Prompt » Can you transcribe the passage about the school engineering celebration word for word, from "Yesterday, Primary Futures" up to and including "open to them."?

Yesterday, Primary Futures was joined by Aston Martin, Brompton Bicycle and the RAF to celebrate British Engineering by raising the children of Milton Keynes’ aspirations and broadening their horizons. The event with three of the most iconic companies in British engineering showed the children at Broughton Fields Primary School that a future career in engineering is open to all, regardless of gender, ethnicity or background.
‘A Celebration of Engineering’, was one of the last major events to take place in the Year of Engineering. It comprised of interactive, fun activities that saw the children exploring the many different elements of engineering to show them the vast options that are open to them.
The morning began with a ‘What’s My Line?’ assembly, which saw the children attempt to work out what six of the volunteers (two from each organisation) do for a living by asking them a series of questions. The children asked some fantastic questions, including “Do you use science in your job?” and “Do you wear a hard hat to work?”. This enjoyable and engaging activity has a serious underlying message. It challenges the occupation-related stereotypes that the children may have already started to form about who does certain jobs. By challenging these stereotypes, the activity broadens their horizons and helps to raise their aspirations.

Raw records
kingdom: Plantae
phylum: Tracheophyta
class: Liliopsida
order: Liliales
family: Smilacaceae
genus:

Response for this exercise »
Yesterday, Primary Futures was joined by Aston Martin, Brompton Bicycle and the RAF to celebrate British Engineering by raising the children of Milton Keynes’ aspirations and broadening their horizons. The event with three of the most iconic companies in British engineering showed the children at Broughton Fields Primary School that a future career in engineering is open to all, regardless of gender, ethnicity or background.
‘A Celebration of Engineering’, was one of the last major events to take place in the Year of Engineering. It comprised of interactive, fun activities that saw the children exploring the many different elements of engineering to show them the vast options that are open to them.